Thursday, December 22, 2011

Serial killer blamed for 1974 killing of Ga. girl (AP)

ATLANTA ? Georgia investigators used DNA and other evidence to link the slaying of a 13-year-old girl who went missing in 1974 with a serial killer who was blamed for murdering at least 18 people, authorities said Wednesday.

The Georgia Bureau of Investigation said agents were "reasonably confident" that Ima Jean Sanders was killed 37 years ago by Paul John Knowles.

"If you talk about a proverbial cold case, this would have been it," said special agent Gary Rothwell. "It was the family that never forgot."

Ima was living with her mother and her 4-year-old sister in Warner Robins, Ga., when she disappeared in August 1974. Her mother, Betty Wisecup, said she came home from her job cleaning mobile homes and was told by the 4-year-old that Ima had hopped in a van. She never saw her daughter again.

"That's the last anyone ever heard of her," Wisecup told The Associated Press on Wednesday. "She up and disappeared and we had never heard anything about it."

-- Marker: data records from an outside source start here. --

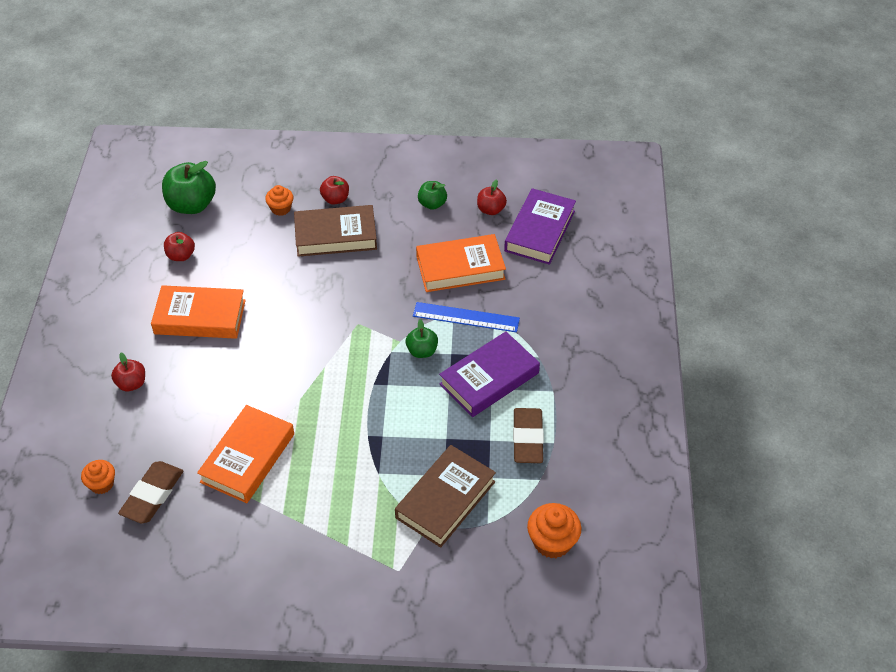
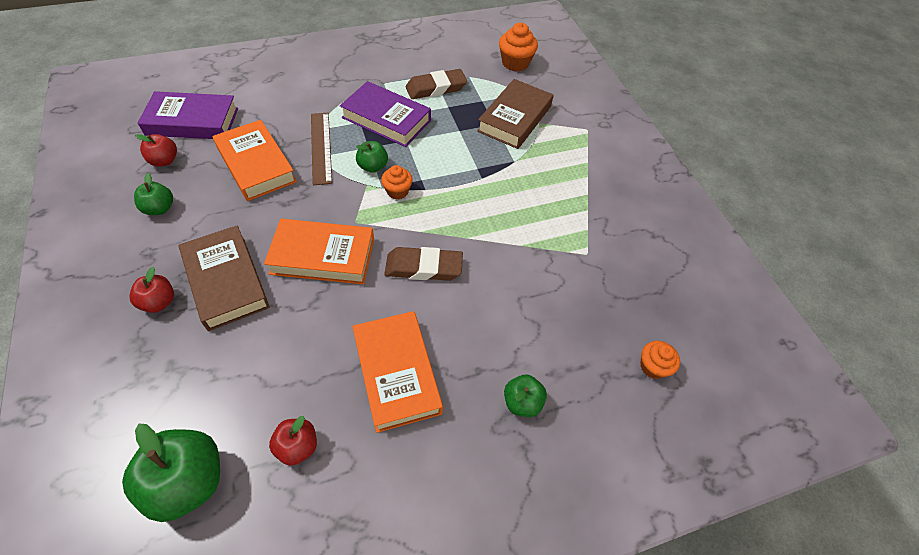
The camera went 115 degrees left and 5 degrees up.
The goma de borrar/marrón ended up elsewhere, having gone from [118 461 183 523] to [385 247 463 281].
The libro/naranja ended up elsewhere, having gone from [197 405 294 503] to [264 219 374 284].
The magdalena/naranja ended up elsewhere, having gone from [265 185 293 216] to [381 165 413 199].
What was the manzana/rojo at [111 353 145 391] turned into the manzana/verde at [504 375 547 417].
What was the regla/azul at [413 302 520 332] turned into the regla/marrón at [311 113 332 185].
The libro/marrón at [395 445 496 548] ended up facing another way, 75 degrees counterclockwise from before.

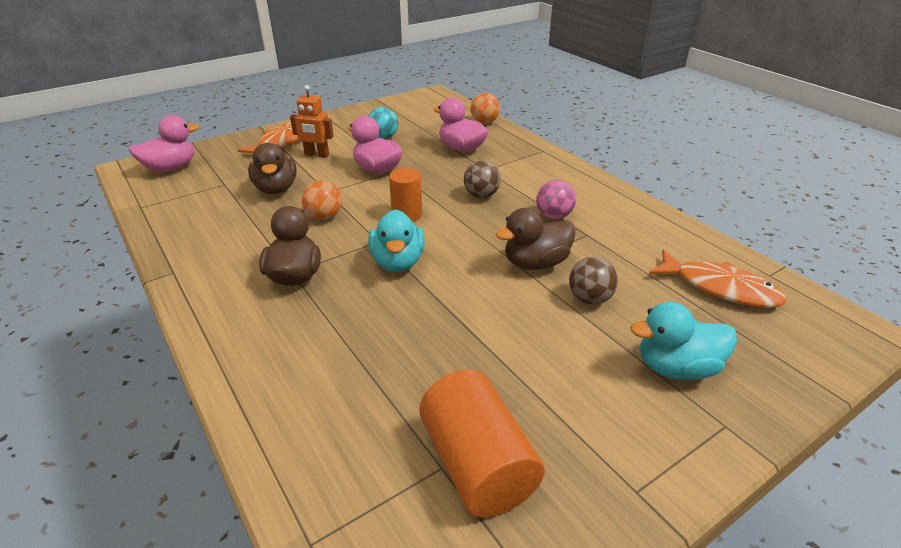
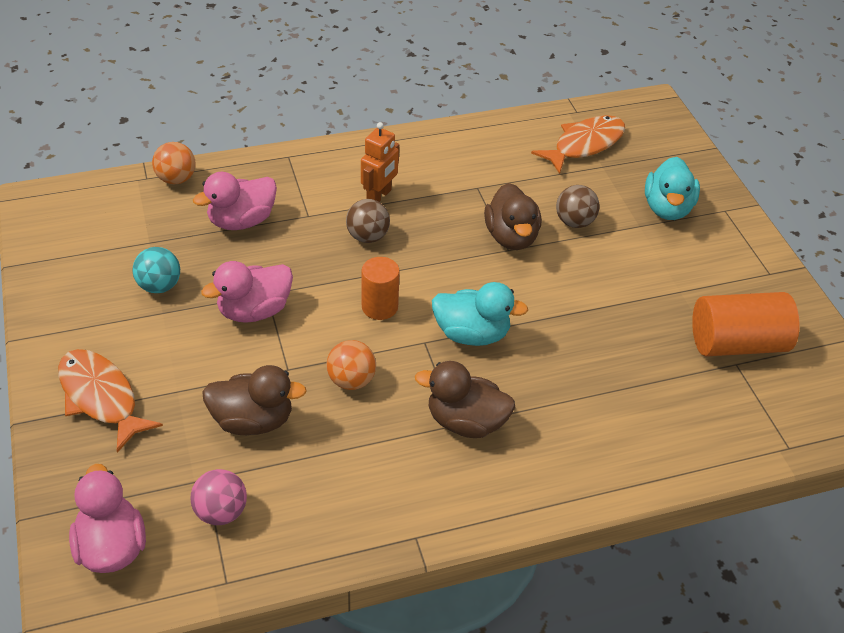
The camera went 75 degrees left and 10 degrees up.
The robot/naranja ended up elsewhere, having gone from [290 85 334 158] to [361 122 399 202].
The pelota/rosa ended up elsewhere, having gone from [536 180 576 219] to [190 469 247 525].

About two years later, authorities found skeletal remains in a wooded area in Peach County in the central part of the state, but investigators at the time could only tell that they belonged to a young white female.

The break in the case came in January, after a Texas investigator working on another cold case realized that data from Ima's killing wasn't entered into a database designed to match unidentified remains with missing persons cases. Wisecup, who lives in Beaumont, Texas, submitted DNA, and investigators said this week it matched the skeletal remains.

Documents were also used to help link Knowles to the killing. Amid the crime spree, Knowles mailed audio confessions of his crimes to a Florida attorney, but the recordings were never released publicly and the transcripts were ruined a few years ago by flooding at the federal courthouse in Macon.

Investigators tracked down a 1975 letter buried in the state archives that was written by a former U.S. attorney who summarized Knowles' confessions.

The letter said Knowles picked up a young female hitchhiker named "Alma" in August 1974 and brought her to a wooded area outside Macon, near where the remains were found. He raped her, strangled her and then left her body, the letter said. He returned to the area about two weeks later to bury the jawbone.

Knowles was captured in November 1974 near McDonough, Ga., after he kidnapped a Florida state trooper and another man. He killed both of them. Knowles was shot to death a month later trying to escape custody.

Warner Robins police Capt. Chris Rooks, who helped investigate the killing, said he hopes it brings the family a "sense of closure they would have never had."

Wisecup said she was stunned by the news.

"I always wondered where she was," she said. "There wasn't a day and night where I didn't wonder where she was. And she would have been another unidentified person if we didn't give the DNA."

She's now trying to raise money to bring her daughter's remains to her home in Texas, where she will place them in an urn in her living room and later bury them in a family plot.

"All we want to do is to bring her home and have a proper burial," she said.